*** EXTRACTED DATA ***
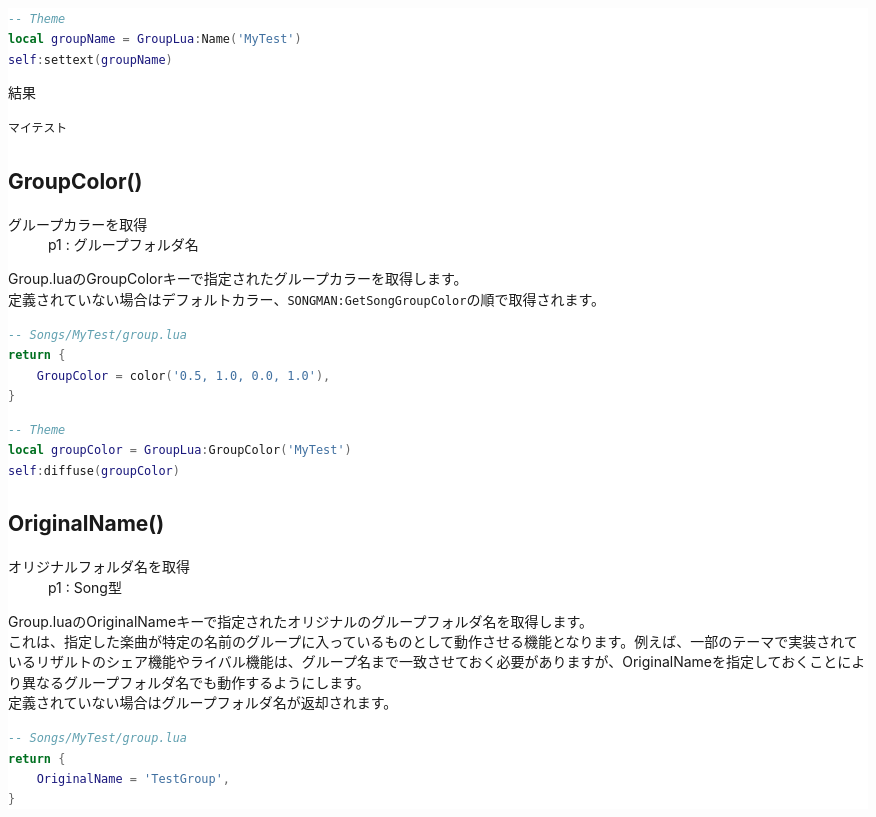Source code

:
 ```Lua
-- Theme
local groupName = GroupLua:Name('MyTest')
self:settext(groupName)
```

結果
```Plain Text
マイテスト
```

## GroupColor()
<dl>
    <dt>グループカラーを取得</dt>
    <dd>
        p1 : グループフォルダ名
    </dd>
</dl>

Group.luaのGroupColorキーで指定されたグループカラーを取得します。  
定義されていない場合はデフォルトカラー、`SONGMAN:GetSongGroupColor`の順で取得されます。

```Lua
-- Songs/MyTest/group.lua
return {
    GroupColor = color('0.5, 1.0, 0.0, 1.0'),
}
```

```Lua
-- Theme
local groupColor = GroupLua:GroupColor('MyTest')
self:diffuse(groupColor)
```

## OriginalName()
<dl>
    <dt>オリジナルフォルダ名を取得</dt>
    <dd>
        p1 : Song型
    </dd>
</dl>

Group.luaのOriginalNameキーで指定されたオリジナルのグループフォルダ名を取得します。  
これは、指定した楽曲が特定の名前のグループに入っているものとして動作させる機能となります。例えば、一部のテーマで実装されているリザルトのシェア機能やライバル機能は、グループ名まで一致させておく必要がありますが、OriginalNameを指定しておくことにより異なるグループフォルダ名でも動作するようにします。  
定義されていない場合はグループフォルダ名が返却されます。

```Lua
-- Songs/MyTest/group.lua
return {
    OriginalName = 'TestGroup',
}
```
***
§ EXERCISE: With the pictures removed, return the data above word for word.

§ TASK ANSWER:
Source code

:
 ```Lua
-- Theme
local groupName = GroupLua:Name('MyTest')
self:settext(groupName)
```

結果
```Plain Text
マイテスト
```

## GroupColor()
<dl>
    <dt>グループカラーを取得</dt>
    <dd>
        p1 : グループフォルダ名
    </dd>
</dl>

Group.luaのGroupColorキーで指定されたグループカラーを取得します。  
定義されていない場合はデフォルトカラー、`SONGMAN:GetSongGroupColor`の順で取得されます。

```Lua
-- Songs/MyTest/group.lua
return {
    GroupColor = color('0.5, 1.0, 0.0, 1.0'),
}
```

```Lua
-- Theme
local groupColor = GroupLua:GroupColor('MyTest')
self:diffuse(groupColor)
```

## OriginalName()
<dl>
    <dt>オリジナルフォルダ名を取得</dt>
    <dd>
        p1 : Song型
    </dd>
</dl>

Group.luaのOriginalNameキーで指定されたオリジナルのグループフォルダ名を取得します。  
これは、指定した楽曲が特定の名前のグループに入っているものとして動作させる機能となります。例えば、一部のテーマで実装されているリザルトのシェア機能やライバル機能は、グループ名まで一致させておく必要がありますが、OriginalNameを指定しておくことにより異なるグループフォルダ名でも動作するようにします。  
定義されていない場合はグループフォルダ名が返却されます。

```Lua
-- Songs/MyTest/group.lua
return {
    OriginalName = 'TestGroup',
}
```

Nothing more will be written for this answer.